> _What needs to be done_
Below are some records. Return exactly the lines from the one with "Yusuke Watanabe∗" to the one with "The belief propagation", and nothing else.

-------- Task material --------

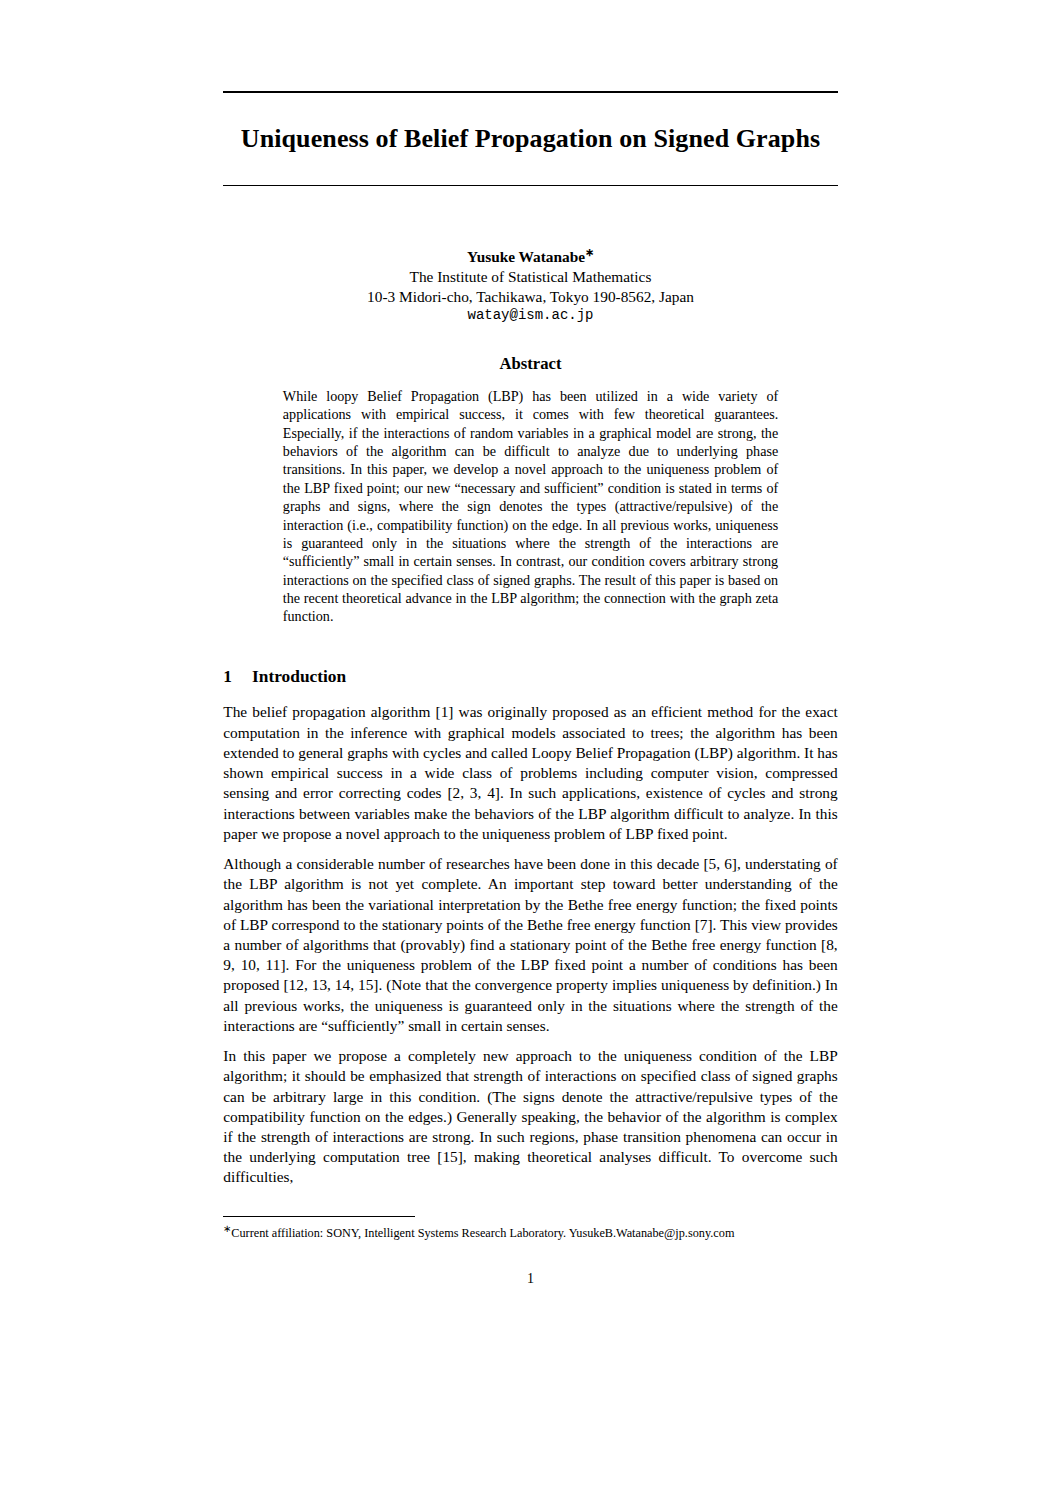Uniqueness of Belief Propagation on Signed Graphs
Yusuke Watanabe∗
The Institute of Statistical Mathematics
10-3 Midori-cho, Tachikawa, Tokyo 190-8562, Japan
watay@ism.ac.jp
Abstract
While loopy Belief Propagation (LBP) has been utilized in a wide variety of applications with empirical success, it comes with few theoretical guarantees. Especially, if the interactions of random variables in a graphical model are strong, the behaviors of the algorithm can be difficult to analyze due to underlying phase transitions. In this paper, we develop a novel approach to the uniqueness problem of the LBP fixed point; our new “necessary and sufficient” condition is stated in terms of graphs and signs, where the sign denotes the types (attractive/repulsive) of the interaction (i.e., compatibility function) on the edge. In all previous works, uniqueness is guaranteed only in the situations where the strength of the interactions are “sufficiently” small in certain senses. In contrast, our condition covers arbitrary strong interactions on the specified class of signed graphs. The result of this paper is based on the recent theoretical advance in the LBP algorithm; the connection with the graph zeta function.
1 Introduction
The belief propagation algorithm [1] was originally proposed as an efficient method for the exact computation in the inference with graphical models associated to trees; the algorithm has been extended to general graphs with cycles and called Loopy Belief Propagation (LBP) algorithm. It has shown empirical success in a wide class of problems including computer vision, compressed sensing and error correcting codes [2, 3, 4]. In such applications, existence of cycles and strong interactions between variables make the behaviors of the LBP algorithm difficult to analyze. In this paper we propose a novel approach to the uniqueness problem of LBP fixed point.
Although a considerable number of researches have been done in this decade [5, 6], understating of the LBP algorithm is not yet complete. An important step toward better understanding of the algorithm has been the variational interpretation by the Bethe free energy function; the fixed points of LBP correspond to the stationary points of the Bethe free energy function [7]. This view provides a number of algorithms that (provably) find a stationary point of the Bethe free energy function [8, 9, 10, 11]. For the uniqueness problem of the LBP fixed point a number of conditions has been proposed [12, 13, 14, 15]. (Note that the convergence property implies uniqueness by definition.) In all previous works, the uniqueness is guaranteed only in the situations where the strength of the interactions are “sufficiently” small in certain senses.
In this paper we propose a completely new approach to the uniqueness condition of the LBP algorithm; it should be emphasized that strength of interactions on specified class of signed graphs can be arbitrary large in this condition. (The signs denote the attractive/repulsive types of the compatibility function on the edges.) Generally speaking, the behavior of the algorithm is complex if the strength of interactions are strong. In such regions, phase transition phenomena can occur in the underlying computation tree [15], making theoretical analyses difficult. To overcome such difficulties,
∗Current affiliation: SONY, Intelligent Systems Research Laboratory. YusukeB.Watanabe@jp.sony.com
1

--------
-------- Task material --------

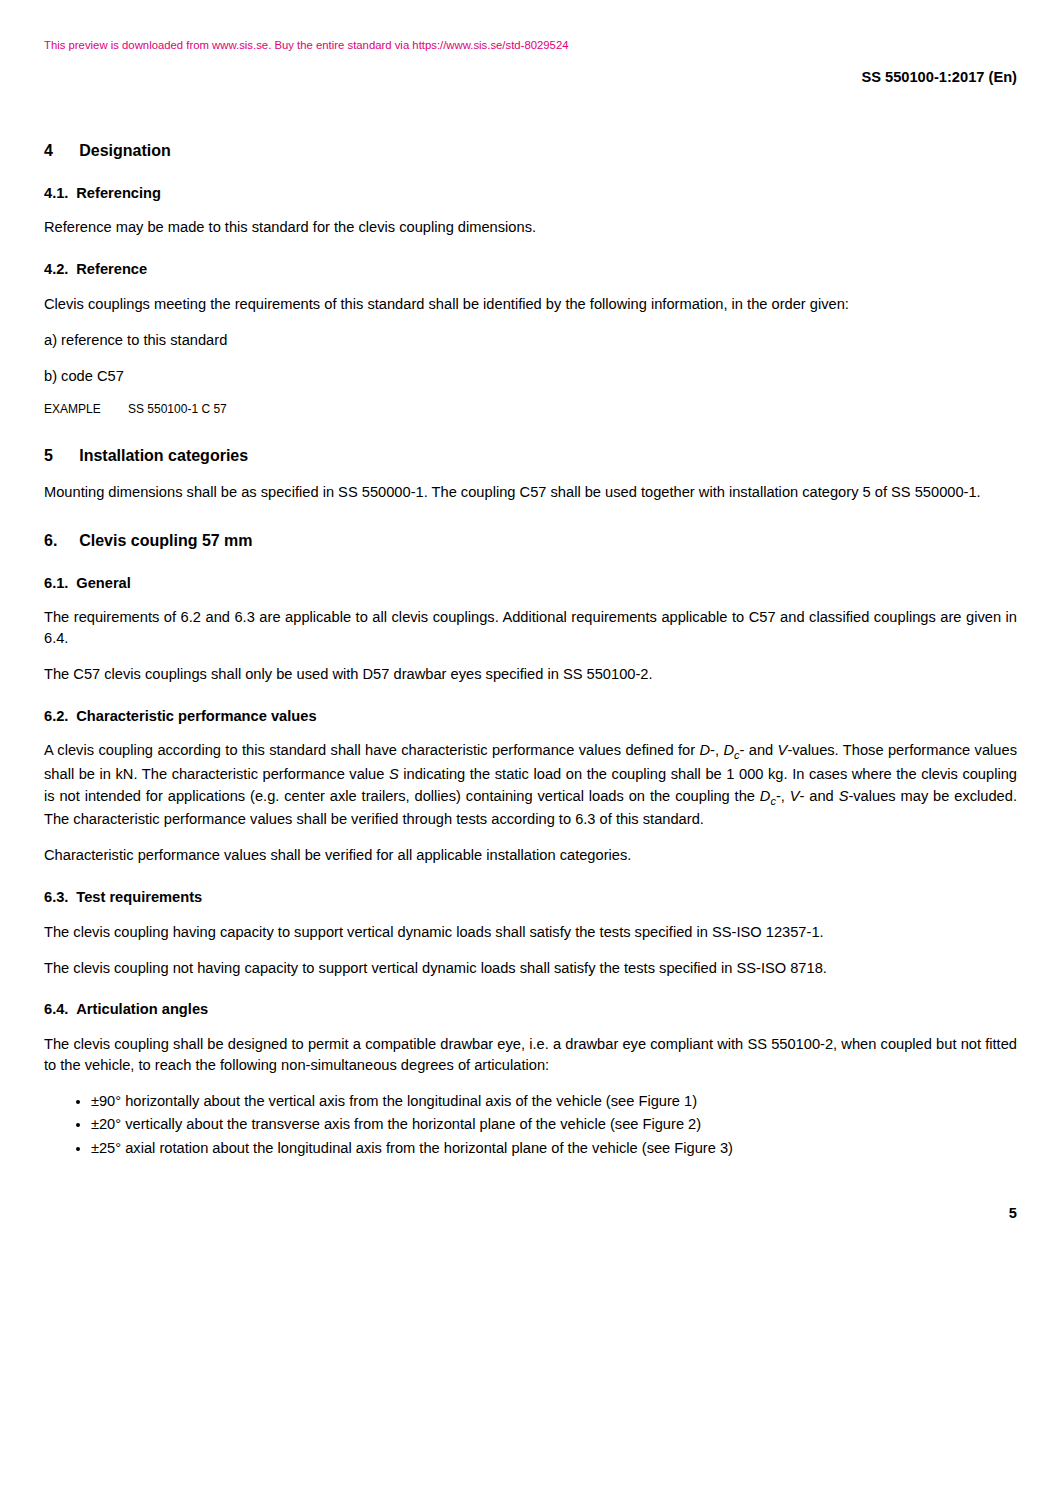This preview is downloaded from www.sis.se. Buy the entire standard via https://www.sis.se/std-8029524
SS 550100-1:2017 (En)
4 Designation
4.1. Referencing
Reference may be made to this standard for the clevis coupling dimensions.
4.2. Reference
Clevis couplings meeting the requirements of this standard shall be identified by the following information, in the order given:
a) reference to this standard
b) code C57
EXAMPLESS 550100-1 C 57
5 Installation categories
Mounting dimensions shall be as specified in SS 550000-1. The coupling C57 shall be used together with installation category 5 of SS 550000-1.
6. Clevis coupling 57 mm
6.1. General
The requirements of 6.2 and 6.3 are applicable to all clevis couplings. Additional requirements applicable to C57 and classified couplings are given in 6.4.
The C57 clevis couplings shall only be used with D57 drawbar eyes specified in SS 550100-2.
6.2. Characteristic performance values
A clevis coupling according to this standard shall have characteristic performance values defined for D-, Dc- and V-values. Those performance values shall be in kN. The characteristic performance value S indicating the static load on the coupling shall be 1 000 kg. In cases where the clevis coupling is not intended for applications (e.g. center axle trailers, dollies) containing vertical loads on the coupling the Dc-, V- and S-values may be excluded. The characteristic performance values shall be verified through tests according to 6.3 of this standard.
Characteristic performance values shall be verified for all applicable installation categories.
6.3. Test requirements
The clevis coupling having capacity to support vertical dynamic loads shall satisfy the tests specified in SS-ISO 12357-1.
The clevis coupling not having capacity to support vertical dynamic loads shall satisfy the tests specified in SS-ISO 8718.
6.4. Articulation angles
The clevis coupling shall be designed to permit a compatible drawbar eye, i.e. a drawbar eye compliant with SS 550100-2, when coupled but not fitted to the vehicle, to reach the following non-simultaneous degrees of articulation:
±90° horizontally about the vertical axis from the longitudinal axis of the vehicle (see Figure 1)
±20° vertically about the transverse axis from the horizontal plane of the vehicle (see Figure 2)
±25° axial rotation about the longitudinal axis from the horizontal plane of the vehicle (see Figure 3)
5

--------

> _Reply to the task_
Yusuke Watanabe∗
The Institute of Statistical Mathematics
10-3 Midori-cho, Tachikawa, Tokyo 190-8562, Japan
watay@ism.ac.jp
Abstract
While loopy Belief Propagation (LBP) has been utilized in a wide variety of applications with empirical success, it comes with few theoretical guarantees. Especially, if the interactions of random variables in a graphical model are strong, the behaviors of the algorithm can be difficult to analyze due to underlying phase transitions. In this paper, we develop a novel approach to the uniqueness problem of the LBP fixed point; our new “necessary and sufficient” condition is stated in terms of graphs and signs, where the sign denotes the types (attractive/repulsive) of the interaction (i.e., compatibility function) on the edge. In all previous works, uniqueness is guaranteed only in the situations where the strength of the interactions are “sufficiently” small in certain senses. In contrast, our condition covers arbitrary strong interactions on the specified class of signed graphs. The result of this paper is based on the recent theoretical advance in the LBP algorithm; the connection with the graph zeta function.
1 Introduction
The belief propagation algorithm [1] was originally proposed as an efficient method for the exact computation in the inference with graphical models associated to trees; the algorithm has been extended to general graphs with cycles and called Loopy Belief Propagation (LBP) algorithm. It has shown empirical success in a wide class of problems including computer vision, compressed sensing and error correcting codes [2, 3, 4]. In such applications, existence of cycles and strong interactions between variables make the behaviors of the LBP algorithm difficult to analyze. In this paper we propose a novel approach to the uniqueness problem of LBP fixed point.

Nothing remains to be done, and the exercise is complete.